Jun.14, 2012

Toronto based industrial designer Andrew Leinonen wanted to make his own bike frame. One big advantage of making your own bicycle frame is you will be able to choose geometry and extras as you want.

Normally if you make a bike you need to calculate how much it will cost to fabricate a jig, the tools for frame building and the materials for the bicycle frame itself. And if you add all the cost up you need to have at least $600 prepared. But Andrew wanted to "design a process for building bicycles that allowed an enthusiast to spend less overhead, less time on finicky details, and put the emphasis on actually designing and making a bike that you want to ride."

So the basics of what he does is using CAD and 3D printing to build custom lug sockets to define geometry and then have standard tubes inserted.
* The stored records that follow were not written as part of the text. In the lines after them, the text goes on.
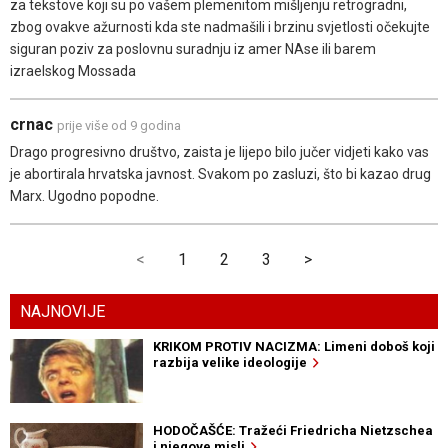
za tekstove koji su po vašem plemenitom mišljenju retrogradni,
zbog ovakve ažurnosti kda ste nadmašili i brzinu svjetlosti očekujte
siguran poziv za poslovnu suradnju iz amer NAse ili barem
izraelskog Mossada
crnac
prije više od 9 godina
Drago progresivno društvo, zaista je lijepo bilo jučer vidjeti kako vas
je abortirala hrvatska javnost. Svakom po zasluzi, što bi kazao drug
Marx. Ugodno popodne.
<
1
2
3
>
NAJNOVIJE
KRIKOM PROTIV NACIZMA: Limeni doboš koji
razbija velike ideologije
HODOČAŠĆE: Tražeći Friedricha Nietzschea
i njegove misli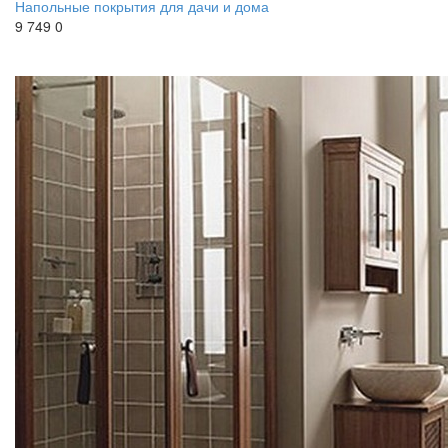
Напольные покрытия для дачи и дома
9 749
0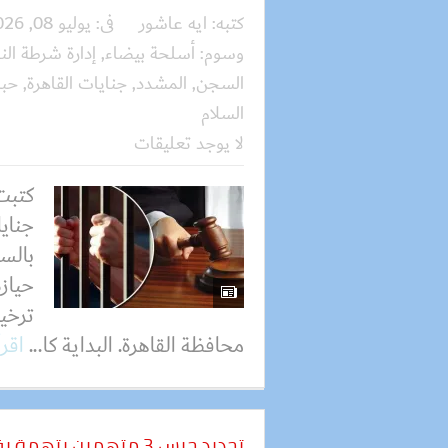
كتبه:
ايه عاشور
فى:
يوليو 08, 2026
وسوم:
أسلحة بيضاء
,
إدارة شرطة الن
السجن
,
المشدد
,
جنايات القاهرة
,
حب
السلام
لا يوجد تعليقات
كتبت
جنايا
حياز
ترخي
محافظة القاهرة. البداية كا...
اقرأ
تجديد حبس 3 متهمين 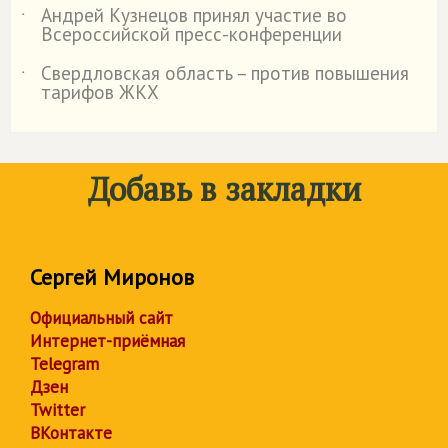
Андрей Кузнецов принял участие во
˙
Всероссийской пресс-конференции
Свердловская область – против повышения
˙
тарифов ЖКХ
Добавь в закладки
Сергей Миронов
Официальный сайт
Интернет-приёмная
Telegram
Дзен
Twitter
ВКонтакте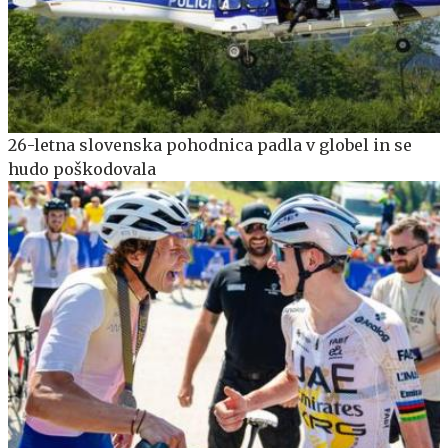
26-letna slovenska pohodnica padla v globel in se
hudo poškodovala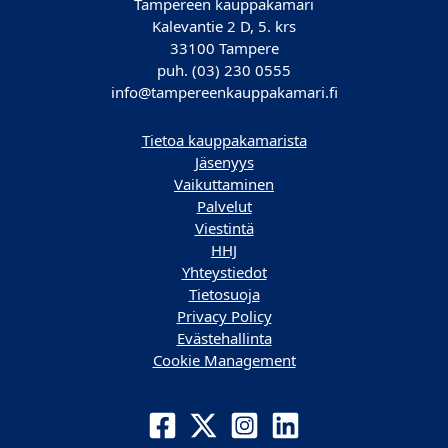
Tampereen kauppakamari
Kalevantie 2 D, 5. krs
33100 Tampere
puh. (03) 230 0555
info@tampereenkauppakamari.fi
Tietoa kauppakamarista
Jäsenyys
Vaikuttaminen
Palvelut
Viestintä
HHJ
Yhteystiedot
Tietosuoja
Privacy Policy
Evästehallinta
Cookie Management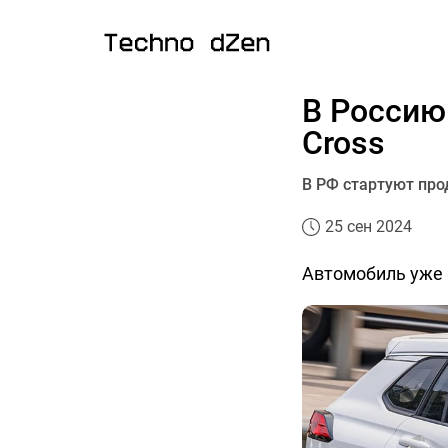
В Россию 
Cross
В РФ стартуют прод
25 сен 2024
Автомобиль уже 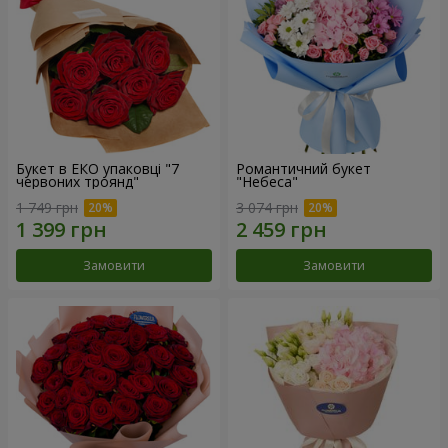
Букет в ЕКО упаковці "7
Романтичний букет
червоних троянд"
"Небеса"
1 749 грн
3 074 грн
Замовити
Замовити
This process allows totally custom geometry and makes possible for people to build themselves a unique custom bicycle with unparalleled design flexibility.

The lugs are 3D printed using ABS on a desktop 3D printer, in his case, an UP! 3D printer from pp3dp. "The resolution, part quality, accuracy and ability to print support material very easily made it perfectly suitable for the needs of this project". And of course other 3D printers such as MakerBot, RepRaps or Ultimaker can do the same job.

Then the printed ABS lugs are bonded to aluminum frame tubes and reinforced with carbon fiber and epoxy. "3D printed pieces can also be used to create 2-part molds for the carbon fiber lug reinforcements, improving both strength and appearance." Additionally, since the tubes are bonded and reinforced with carbon fiber and epoxy, Andrew claims that "you can use whatever material you'd like for the tubing – aluminum, steel, carbon fiber, titanium, or bamboo!"

"My goal was to shift away from being restricted by the materials required by the tools, and instead enable you to realize your personal creative vision for what you want your bike to be." notes Andrew.

He documented the entire project in detail at Instructables, so it should be interesting to follow all of his steps and build your own carbon fiber bike frame at home. He points out that, "when following these instructions and building your frame, think critically and safely and design conservatively."

See a few photos from his construction process below, and check out the Instructables for more information.

So what do you think of this frame design? Andrew is very comfortable with the test ride and it should be interesting to see how others deviate on this concept.